**Source information:**
------------------------------------------------

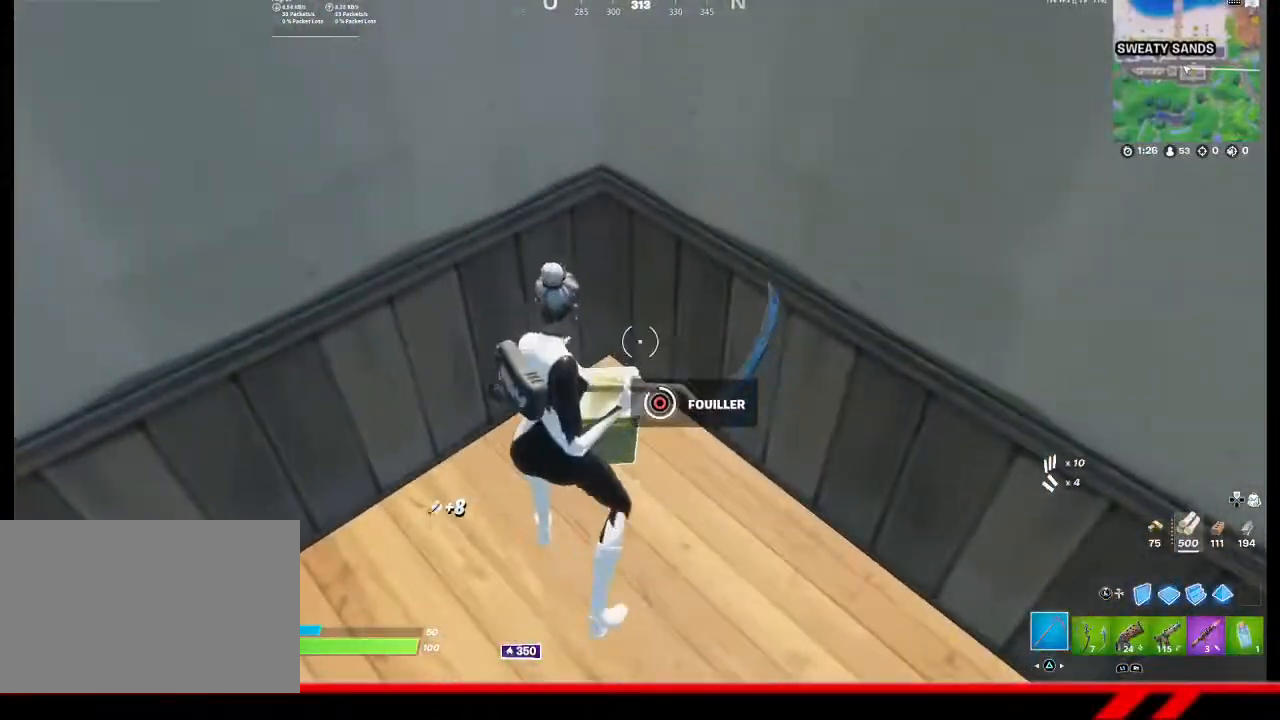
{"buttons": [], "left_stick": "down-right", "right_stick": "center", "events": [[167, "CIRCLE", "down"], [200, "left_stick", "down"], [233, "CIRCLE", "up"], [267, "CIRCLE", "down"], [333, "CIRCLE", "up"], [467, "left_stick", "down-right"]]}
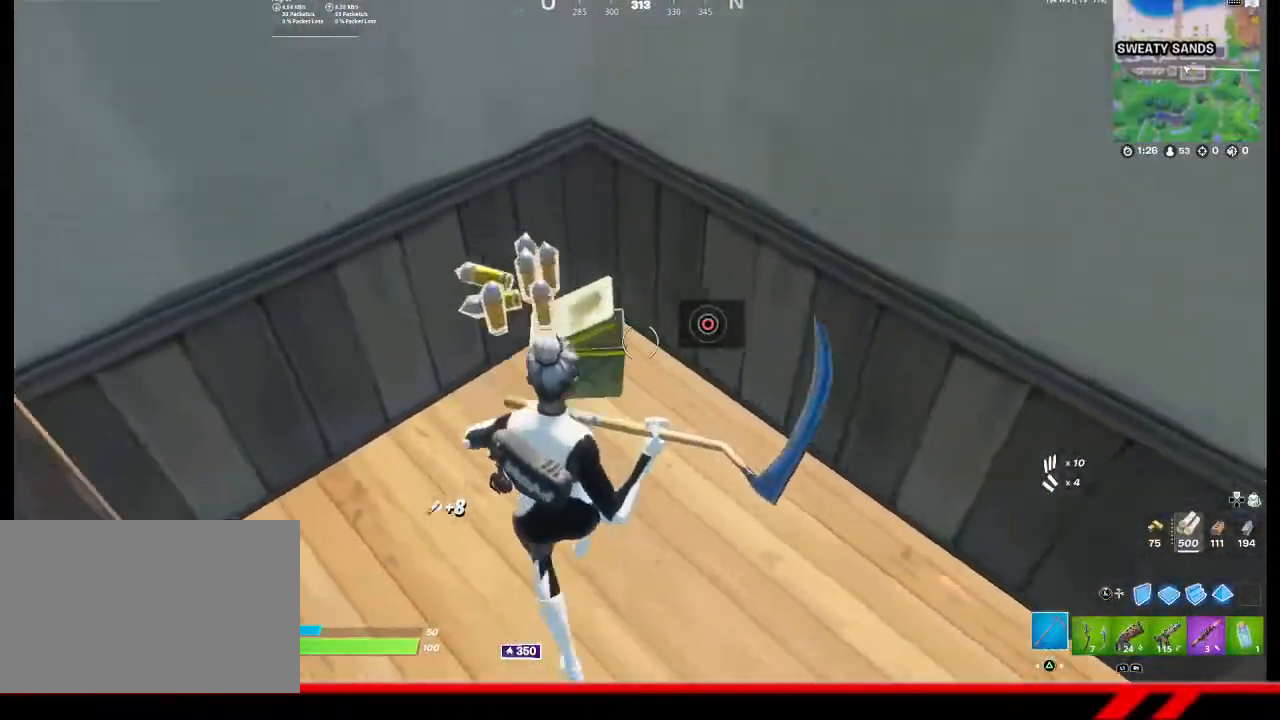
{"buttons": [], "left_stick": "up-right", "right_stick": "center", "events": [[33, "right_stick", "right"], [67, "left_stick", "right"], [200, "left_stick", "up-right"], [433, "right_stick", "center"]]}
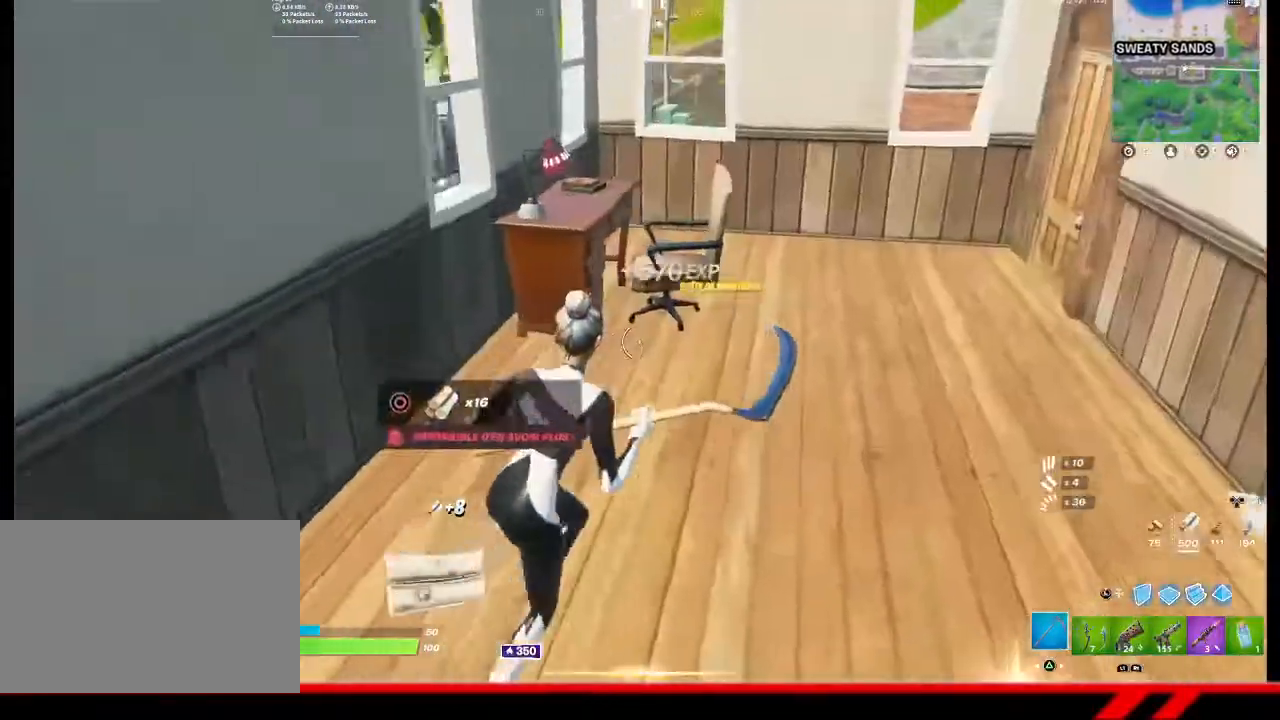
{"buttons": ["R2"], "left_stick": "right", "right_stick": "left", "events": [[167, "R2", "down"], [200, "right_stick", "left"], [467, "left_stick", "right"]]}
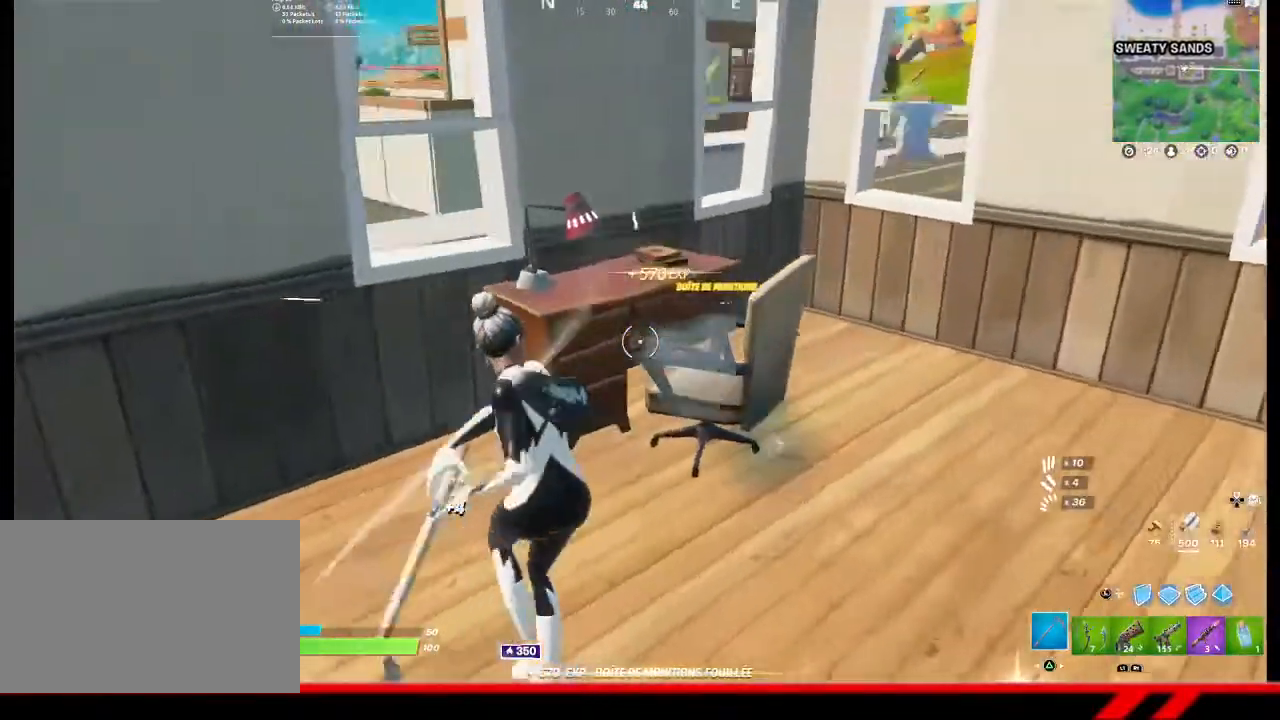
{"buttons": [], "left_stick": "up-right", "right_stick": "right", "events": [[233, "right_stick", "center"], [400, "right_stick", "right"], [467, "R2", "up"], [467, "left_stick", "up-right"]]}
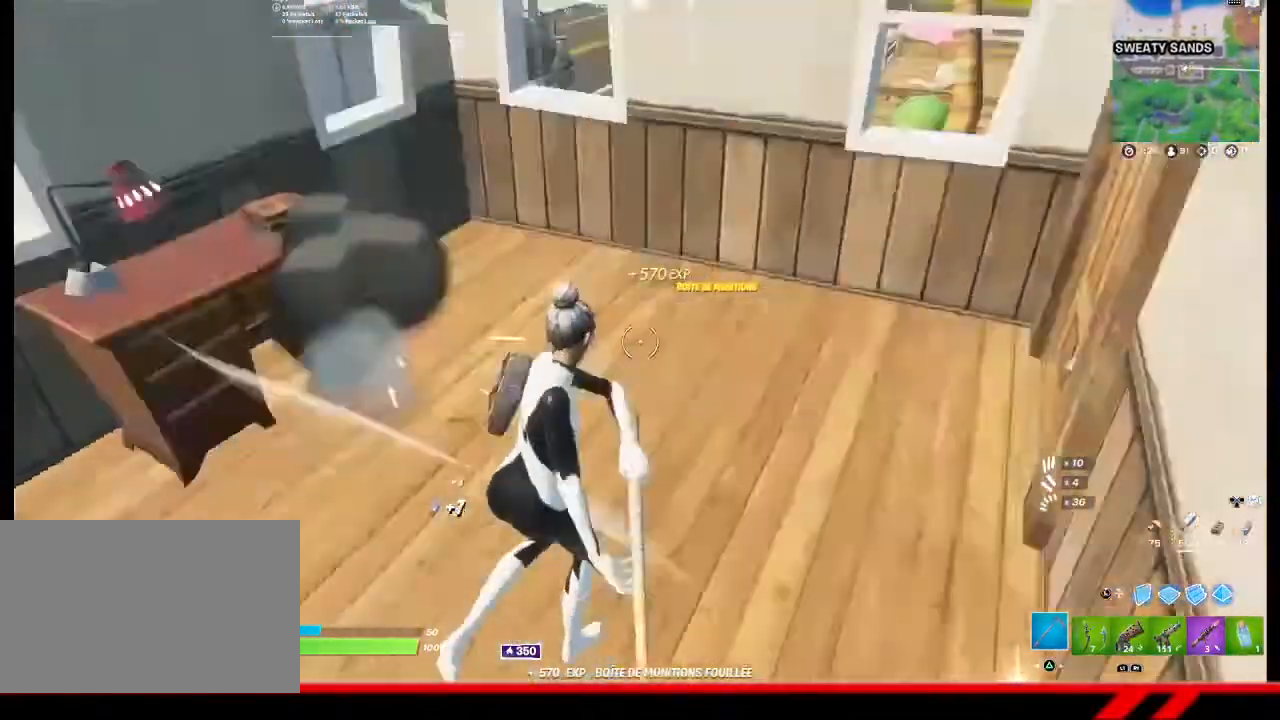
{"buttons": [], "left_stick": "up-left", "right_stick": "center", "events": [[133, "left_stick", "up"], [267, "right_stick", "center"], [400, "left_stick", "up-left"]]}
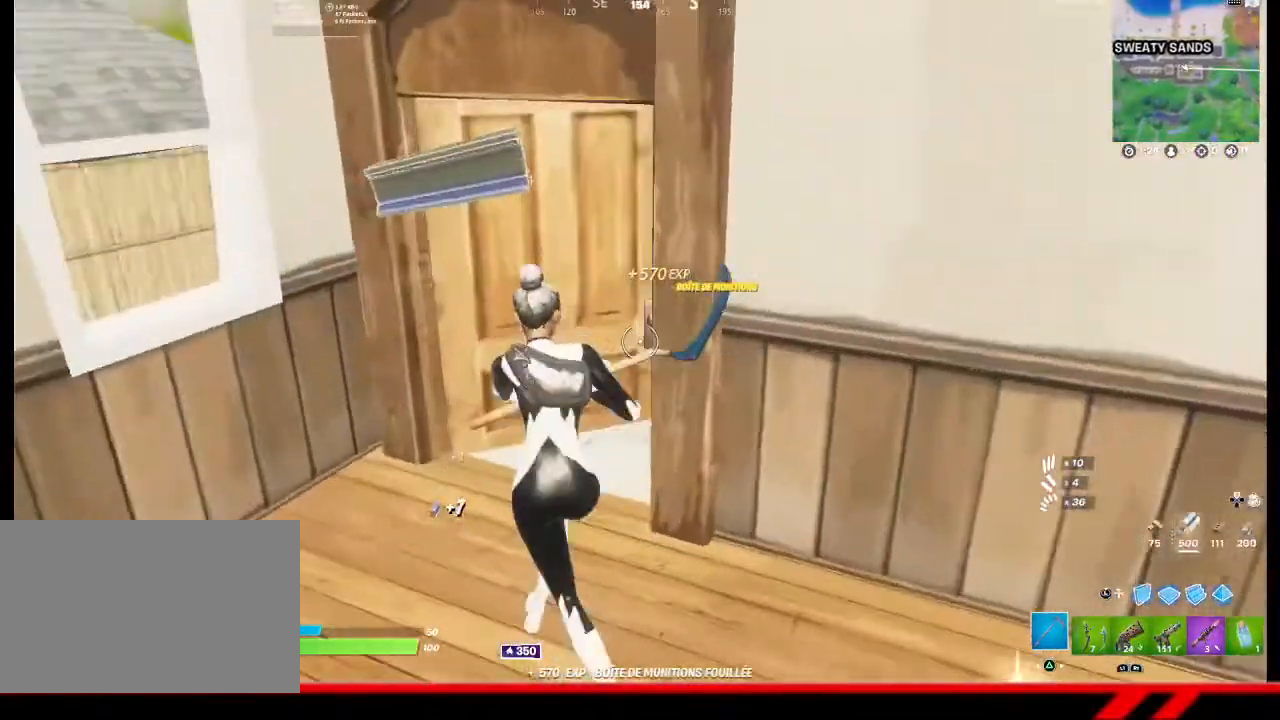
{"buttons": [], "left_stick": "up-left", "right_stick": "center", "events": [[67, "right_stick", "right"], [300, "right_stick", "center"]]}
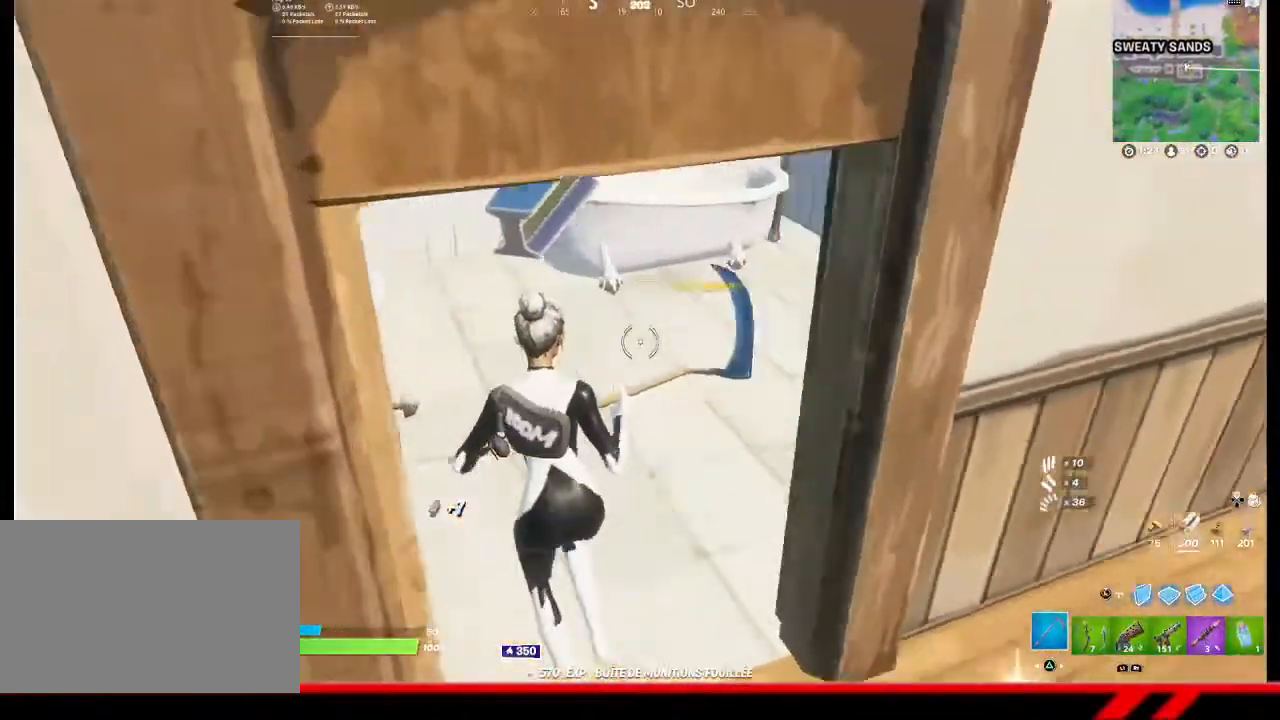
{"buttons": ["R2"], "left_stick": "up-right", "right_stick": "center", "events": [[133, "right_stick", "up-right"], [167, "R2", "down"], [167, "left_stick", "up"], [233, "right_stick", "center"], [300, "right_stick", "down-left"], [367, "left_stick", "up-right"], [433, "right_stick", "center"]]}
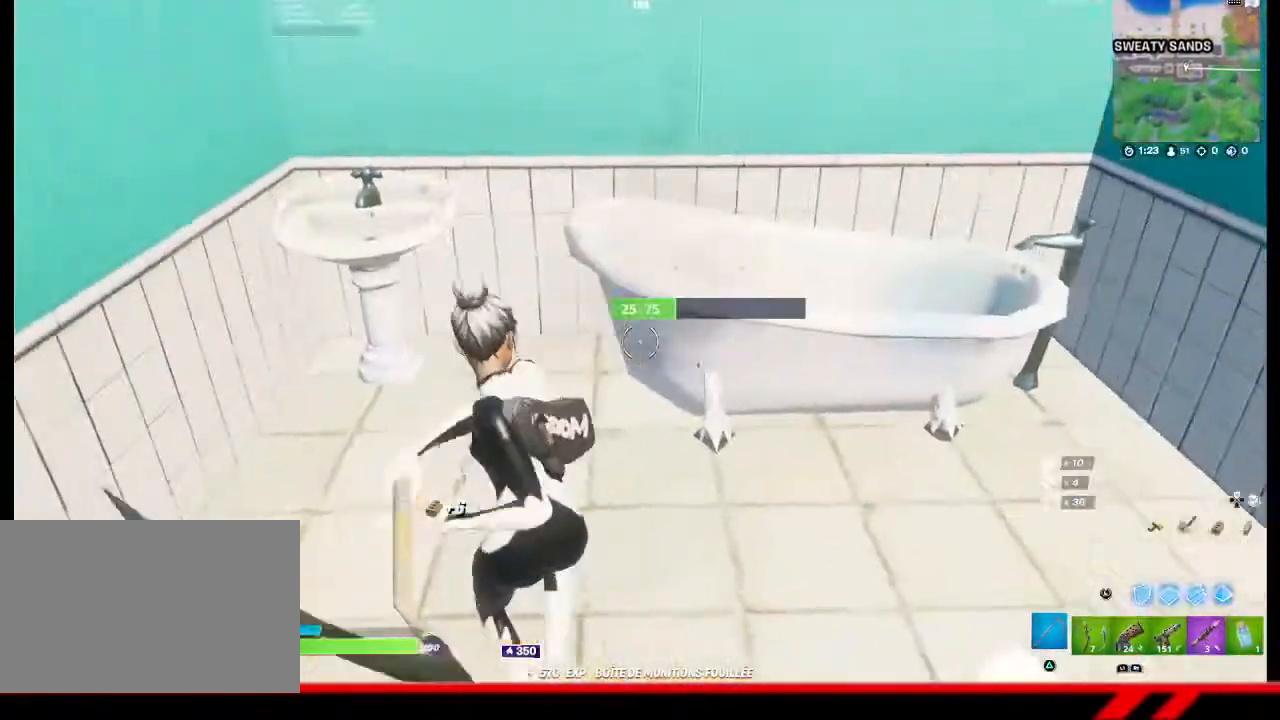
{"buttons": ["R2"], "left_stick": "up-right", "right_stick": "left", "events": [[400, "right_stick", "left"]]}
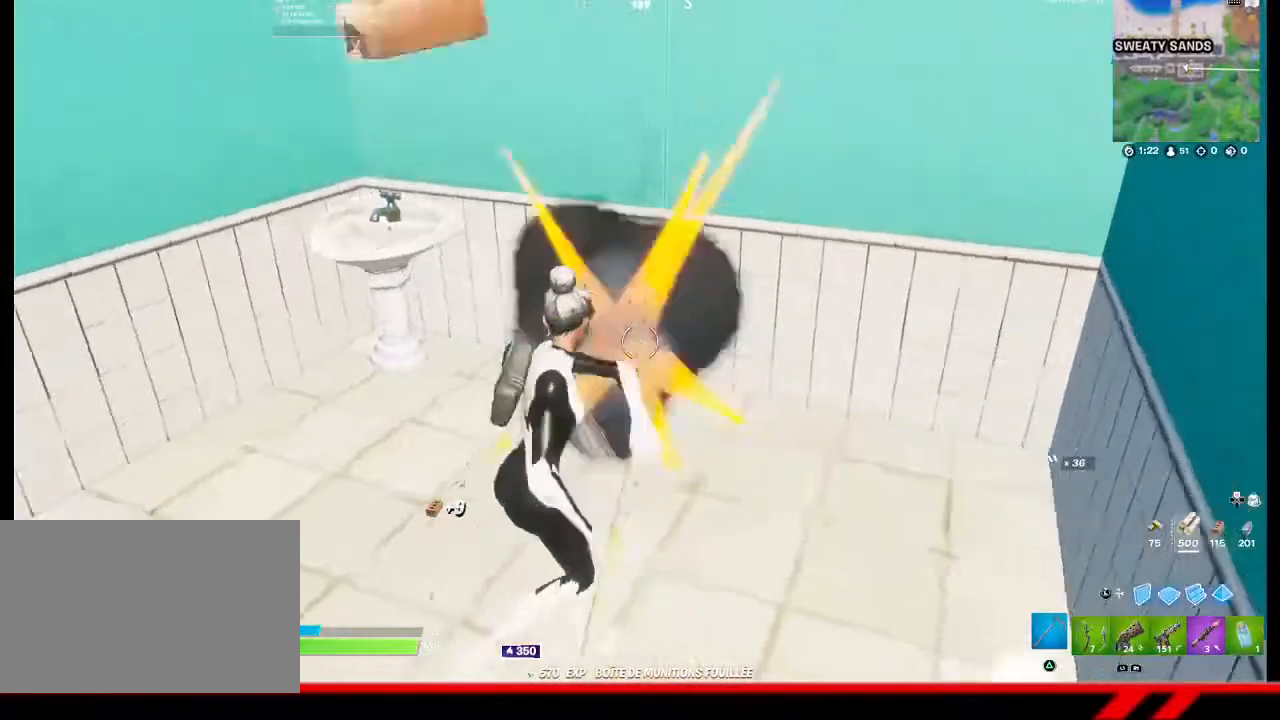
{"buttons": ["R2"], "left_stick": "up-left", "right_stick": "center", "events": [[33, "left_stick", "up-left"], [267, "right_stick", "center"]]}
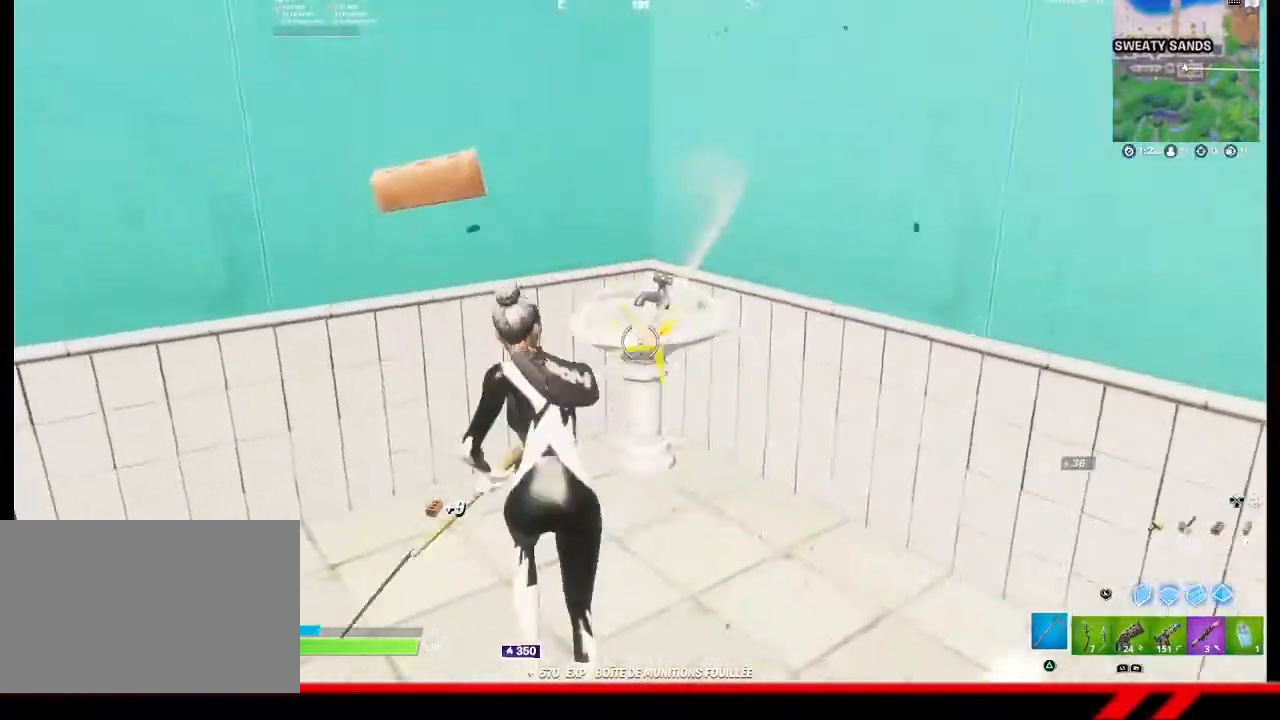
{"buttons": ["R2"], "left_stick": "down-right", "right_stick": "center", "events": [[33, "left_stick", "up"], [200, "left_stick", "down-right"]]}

------------------------------------------------

**What is expected:** Please output every line of the listing as it stands, and omit its images.

**Completed task:**
{"buttons": [], "left_stick": "down-right", "right_stick": "center", "events": [[167, "CIRCLE", "down"], [200, "left_stick", "down"], [233, "CIRCLE", "up"], [267, "CIRCLE", "down"], [333, "CIRCLE", "up"], [467, "left_stick", "down-right"]]}
{"buttons": [], "left_stick": "up-right", "right_stick": "center", "events": [[33, "right_stick", "right"], [67, "left_stick", "right"], [200, "left_stick", "up-right"], [433, "right_stick", "center"]]}
{"buttons": ["R2"], "left_stick": "right", "right_stick": "left", "events": [[167, "R2", "down"], [200, "right_stick", "left"], [467, "left_stick", "right"]]}
{"buttons": [], "left_stick": "up-right", "right_stick": "right", "events": [[233, "right_stick", "center"], [400, "right_stick", "right"], [467, "R2", "up"], [467, "left_stick", "up-right"]]}
{"buttons": [], "left_stick": "up-left", "right_stick": "center", "events": [[133, "left_stick", "up"], [267, "right_stick", "center"], [400, "left_stick", "up-left"]]}
{"buttons": [], "left_stick": "up-left", "right_stick": "center", "events": [[67, "right_stick", "right"], [300, "right_stick", "center"]]}
{"buttons": ["R2"], "left_stick": "up-right", "right_stick": "center", "events": [[133, "right_stick", "up-right"], [167, "R2", "down"], [167, "left_stick", "up"], [233, "right_stick", "center"], [300, "right_stick", "down-left"], [367, "left_stick", "up-right"], [433, "right_stick", "center"]]}
{"buttons": ["R2"], "left_stick": "up-right", "right_stick": "left", "events": [[400, "right_stick", "left"]]}
{"buttons": ["R2"], "left_stick": "up-left", "right_stick": "center", "events": [[33, "left_stick", "up-left"], [267, "right_stick", "center"]]}
{"buttons": ["R2"], "left_stick": "down-right", "right_stick": "center", "events": [[33, "left_stick", "up"], [200, "left_stick", "down-right"]]}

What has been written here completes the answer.